General Course Purpose

This course is designed to provide an introduction to nucleic acids and the many techniques that are used to study DNA.  Students will be re-introduced to the basic concepts of molecular biology including DNA structure and function, as well as the process and controls on gene expression. The basic tools and techniques of DNA science will be covered including DNA isolation and purification (including plasmid DNA), gel electrophoresis, DNA restriction/fingerprinting analyses, and cloning (transformation and screening of clones). A significant portion of time will also be spent covering newer DNA technologies including the polymerase chain reaction (including real-time PCR), DNA sequencing, DNA fingerprinting (using AFLP and microsatellite techniques) and microarrays. Students will be expected to integrate these techniques into a group research project using a DNA Sequencer/Analyzer. Students will be introduced to the field of bioinformatics.  The application of these DNA techniques to different fields of biotechnology (i.e. forensics, medicine, environmental science, etc.) will be discussed.

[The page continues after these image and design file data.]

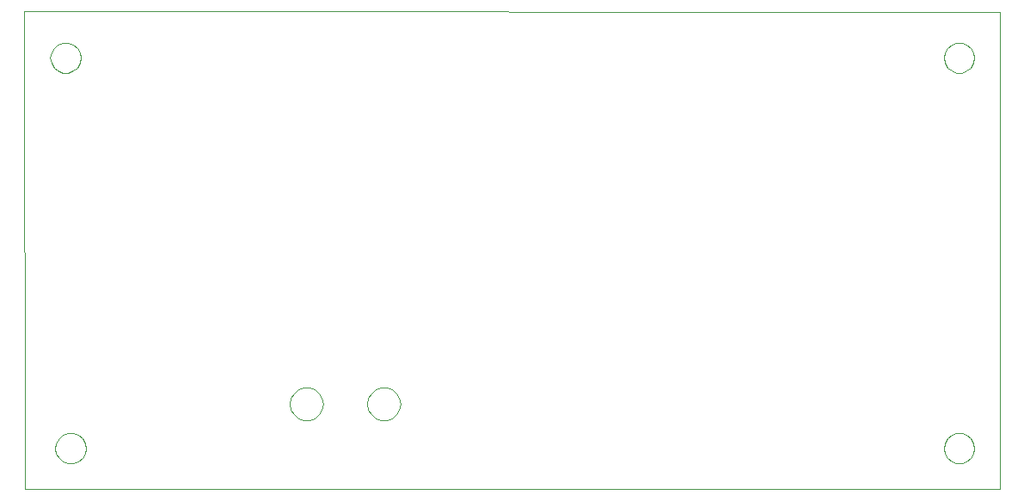
<source format=gbr>
G75*
G70*
%OFA0B0*%
%FSLAX24Y24*%
%IPPOS*%
%LPD*%
%AMOC8*
5,1,8,0,0,1.08239X$1,22.5*
%
%ADD10C,0.0000*%
D10*
X003675Y002109D02*
X003655Y020633D01*
X041470Y020613D01*
X041470Y002109D01*
X003675Y002109D01*
X004856Y003684D02*
X004892Y003886D01*
X004994Y004064D01*
X005151Y004196D01*
X005344Y004266D01*
X005550Y004266D01*
X005742Y004196D01*
X005900Y004064D01*
X006002Y003886D01*
X006038Y003684D01*
X006002Y003482D01*
X005900Y003304D01*
X005743Y003172D01*
X005550Y003102D01*
X005344Y003102D01*
X005151Y003172D01*
X004994Y003304D01*
X004892Y003482D01*
X004856Y003684D01*
X013950Y005414D02*
X013989Y005633D01*
X014100Y005825D01*
X014270Y005968D01*
X014479Y006044D01*
X014701Y006044D01*
X014910Y005968D01*
X015080Y005825D01*
X015191Y005633D01*
X015230Y005414D01*
X015191Y005195D01*
X015080Y005003D01*
X014910Y004860D01*
X014701Y004784D01*
X014479Y004784D01*
X014270Y004860D01*
X014100Y005003D01*
X013989Y005195D01*
X013950Y005414D01*
X016950Y005414D02*
X016989Y005633D01*
X017100Y005825D01*
X017270Y005968D01*
X017479Y006044D01*
X017701Y006044D01*
X017910Y005968D01*
X018080Y005825D01*
X018191Y005633D01*
X018230Y005414D01*
X018191Y005195D01*
X018080Y005003D01*
X017910Y004860D01*
X017701Y004784D01*
X017479Y004784D01*
X017270Y004860D01*
X017100Y005003D01*
X016989Y005195D01*
X016950Y005414D01*
X039304Y003684D02*
X039340Y003886D01*
X039442Y004064D01*
X039599Y004196D01*
X039792Y004266D01*
X039998Y004266D01*
X040190Y004196D01*
X040348Y004064D01*
X040450Y003886D01*
X040486Y003684D01*
X040450Y003482D01*
X040348Y003304D01*
X040191Y003172D01*
X039998Y003102D01*
X039792Y003102D01*
X039599Y003172D01*
X039442Y003304D01*
X039340Y003482D01*
X039304Y003684D01*
X039304Y018841D02*
X039340Y019043D01*
X039442Y019221D01*
X039599Y019353D01*
X039792Y019423D01*
X039998Y019423D01*
X040190Y019353D01*
X040348Y019221D01*
X040450Y019043D01*
X040486Y018841D01*
X040450Y018639D01*
X040348Y018461D01*
X040191Y018329D01*
X039998Y018259D01*
X039792Y018259D01*
X039599Y018329D01*
X039442Y018461D01*
X039340Y018639D01*
X039304Y018841D01*
X004659Y018841D02*
X004695Y019043D01*
X004797Y019221D01*
X004954Y019353D01*
X005147Y019423D01*
X005353Y019423D01*
X005545Y019353D01*
X005703Y019221D01*
X005805Y019043D01*
X005841Y018841D01*
X005805Y018639D01*
X005703Y018461D01*
X005546Y018329D01*
X005353Y018259D01*
X005147Y018259D01*
X004954Y018329D01*
X004797Y018461D01*
X004695Y018639D01*
X004659Y018841D01*
M02*

</source>
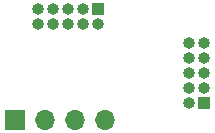
<source format=gbr>
%TF.GenerationSoftware,KiCad,Pcbnew,6.0.7-f9a2dced07~116~ubuntu20.04.1*%
%TF.CreationDate,2022-09-24T19:22:11+02:00*%
%TF.ProjectId,SRRReceiverProgrammerAdaptorBoard,53525252-6563-4656-9976-657250726f67,rev?*%
%TF.SameCoordinates,Original*%
%TF.FileFunction,Soldermask,Bot*%
%TF.FilePolarity,Negative*%
%FSLAX46Y46*%
G04 Gerber Fmt 4.6, Leading zero omitted, Abs format (unit mm)*
G04 Created by KiCad (PCBNEW 6.0.7-f9a2dced07~116~ubuntu20.04.1) date 2022-09-24 19:22:11*
%MOMM*%
%LPD*%
G01*
G04 APERTURE LIST*
%ADD10R,1.700000X1.700000*%
%ADD11O,1.700000X1.700000*%
%ADD12R,1.000000X1.000000*%
%ADD13O,1.000000X1.000000*%
G04 APERTURE END LIST*
D10*
%TO.C,J5*%
X125000000Y-96400000D03*
D11*
X127540000Y-96400000D03*
X130080000Y-96400000D03*
X132620000Y-96400000D03*
%TD*%
D12*
%TO.C,J3*%
X141000000Y-95000000D03*
D13*
X139730000Y-95000000D03*
X141000000Y-93730000D03*
X139730000Y-93730000D03*
X141000000Y-92460000D03*
X139730000Y-92460000D03*
X141000000Y-91190000D03*
X139730000Y-91190000D03*
X141000000Y-89920000D03*
X139730000Y-89920000D03*
%TD*%
D12*
%TO.C,J2*%
X132000000Y-87000000D03*
D13*
X132000000Y-88270000D03*
X130730000Y-87000000D03*
X130730000Y-88270000D03*
X129460000Y-87000000D03*
X129460000Y-88270000D03*
X128190000Y-87000000D03*
X128190000Y-88270000D03*
X126920000Y-87000000D03*
X126920000Y-88270000D03*
%TD*%
M02*

</source>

Course Prerequisites/Corequisites
BIO 101 or BIO 173, CHM 111, and BIO 253: Concepts in Biotechnology.

Course Objectives

Upon completing the course, the student will be able to:

  1. Detail the structure and function of DNA
  2. Describe the central dogma of molecular biology, namely the relationship between cellular DNA, RNA, and protein concentrations.
  3. Understand the process and controls on gene regulation/expression.
  4. Explain the difference between DNA and RNA and how each might be used in nucleic acid research.
  5. Compare the fundamental features of prokaryotic and eukaryotic genes/genome.
  6. Define “recombinant DNA” and “cloning” in both a scientific and societal context.
  7. Describe the basic tools and techniques of DNA science including DNA isolation, restriction analyses, and cloning.
  8. Describe the recent methodological developments in biotechnology pertaining to DNA.
  9. Describe the polymerase chain reaction (PCR) and how it is used in biotechnology.
  10. Describe the methodology of DNA sequencing including whole-genome approaches.
  11. Understand the role of microarrays in gene expression studies.
  12. Understand the applications of DNA methods have to the fields of human medicine, namely in finding human disease genes, understanding the genetic basis of cancer, and in pharmacogenomics.
  13. Understand the role that DNA analyses have in forensics, agriculture, and environmental science.
  14. Use computer resources to analyze and compare genomes/genes from different organisms.
  15. Describe how bioinformatics is used to study the relationship between gene sequence and gene function.
  16. Be able to work safely in a lab environment.
  17. Be able to integrate basic lab techniques into the experimental design of a research project.
  18. Be proficient with basic lab skills including documentation, aseptic technique, pipetting, cell culture, and solution preparation and dilution.

 

Major Topics to be Included

  1. Introduction to DNA structure and the history of DNA science
  2. Information flow from DNA to protein
  3. Control of gene expression
  4. Basic tools and techniques of DNA science
  5. Methods for finding and expressing important genes
  6. Modern methods for analyzing whole genomes
  7. Basic and applied research with DNA microarrays
  8. The DNA science of cancer
  9. Applying DNA science to human genetics
  10. Other applications of DNA technologies
  11. Bioinformatics: analysis of gene sequences, genome expression, and the whole genome perspective.